Okay, got it. Thanks for that. And then just lastly, wondering if there's any update on the PEMEX cogen plant in Mexico?
No change in the status on that. We continue to work with Pemex to see if anything can be done. I think they are still proceeding with that refinery expansion. Said before that it's an economic project and we have gone through a number of times re justifying it with the Pemex, the various leadership changes. So we continue to work with them, but no real change in the status on that.
Our next question comes from Jeremy Rosenfield of Industrial Alliance Securities.
Thanks. Good morning. A couple of questions. Just in terms of growth opportunities or utilization of capital going forward, do you think it makes more sense to be investing in additional regulated utility infrastructure assets, maybe in new geographies? Or are the risk is the risk return profile more attractive in more contracted power?
And I'm thinking here both outside of Alberta and not in Alberta.
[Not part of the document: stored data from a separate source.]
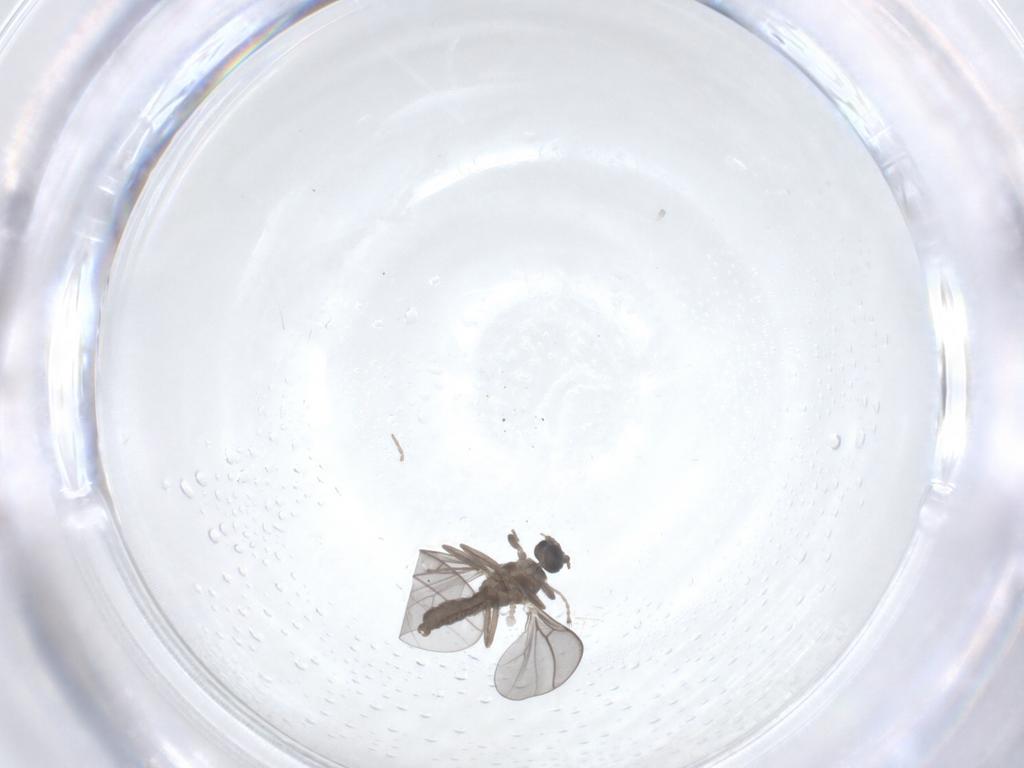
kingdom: Animalia
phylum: Arthropoda
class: Insecta
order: Diptera
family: Cecidomyiidae
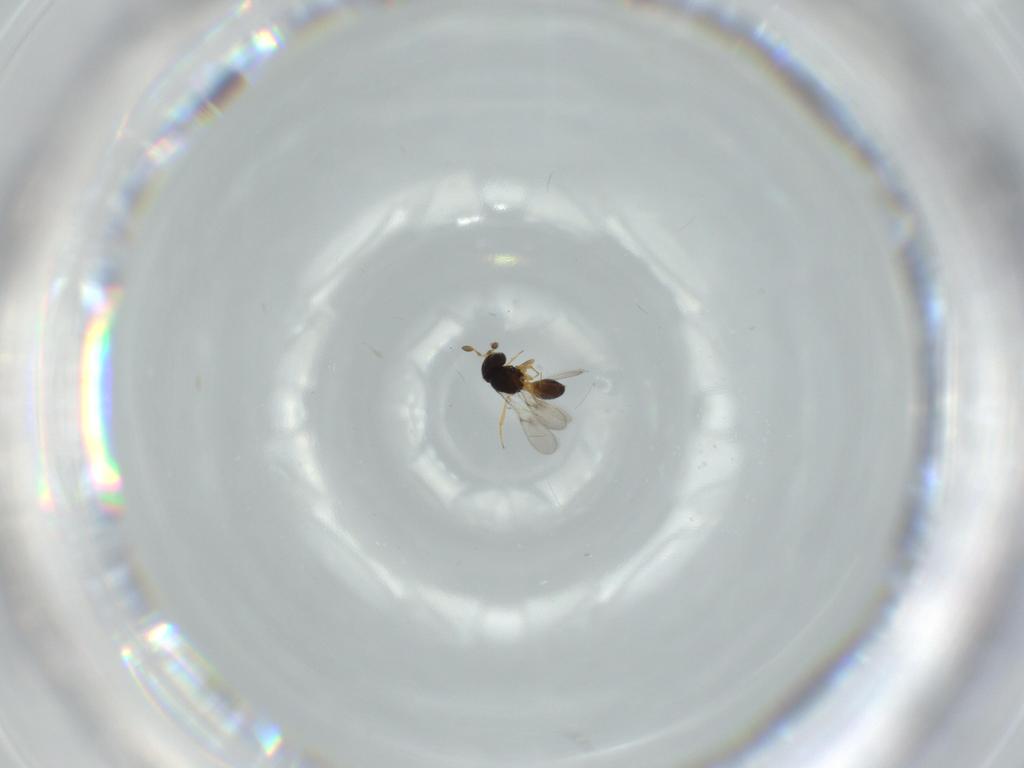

Well, it's a risk and return question. The regulated utilities, stable, reliable, shouldn't be too volatile, although we are seeing volatility in PBR utilities. Long term contracted is, I'll say, fantastic for us. If we can get a long term contracted asset with a little bit of merchant exposure, similar to how we built the power generation business back in the day. I think those are ideal or maybe a mix of regulated and non regulated operations in any sort of it, but we do look for the market upside where we it, but we do look for the market upside where we can extract additional value from the investments.
Okay. And does the U. S. Market attract any attention at this point? Are there any pockets where you see value where it could be interesting to make investments there?
In the U. S, I think we're ATCO is looking in the U. S. With its investments on the Canadian utility side for energy infrastructures. It's tough given the valuations and multiples down there now.
So, for strategic reasons, we have and we will continue to look at kind of maybe some of the smaller transactions. But we've said before that we're unlikely that CU would go in to take on the size of an ITC or something like that.
Okay. And maybe if I could just have one cleanup question. With regard to the items related to the Battle River 5 termination, the O and M margin and the availability incentives, how much of the amount, I think it was highlighted at about $42,000,000 altogether, so $25,000,000 $10,000,000 and a $7,000,000 How much of that was actually cash or flowing through the cash flow statement in Q3?
Well, the I think there's a couple of things here. That $42,000,000 is the cash that came in through the one time payment? No. Okay. Sorry.
It's $25,000,000 for the O and M, dollars 10,000,000 for the availability incentive and the remaining $7,000,000 What's for the availability? This quarter? Was this quarter's availability. Okay.
Right.
So the cash for all of that would have come in over the life of the contract. That $7,000,000 was, I'll say, this quarter's impact.
Right. Okay. That's what I was getting at. Okay, perfect. Thank you.
Thanks, Jeremy.
This concludes the question and answer session. I'd like to turn the conference back over to Mr. Myles Dougan for any closing remarks.
Thanks. And just one follow-up answer to a question there. Battle River 5 dispatched about 50% of its capacity since the turn back here as a merchant unit. So he said one outstanding question there. Thank you and thank you all for participating today.
We appreciate your interest in Canadian Utilities and we look forward to speaking with you again soon. Thanks so much. Bye for now.
This concludes today's conference call. You may disconnect.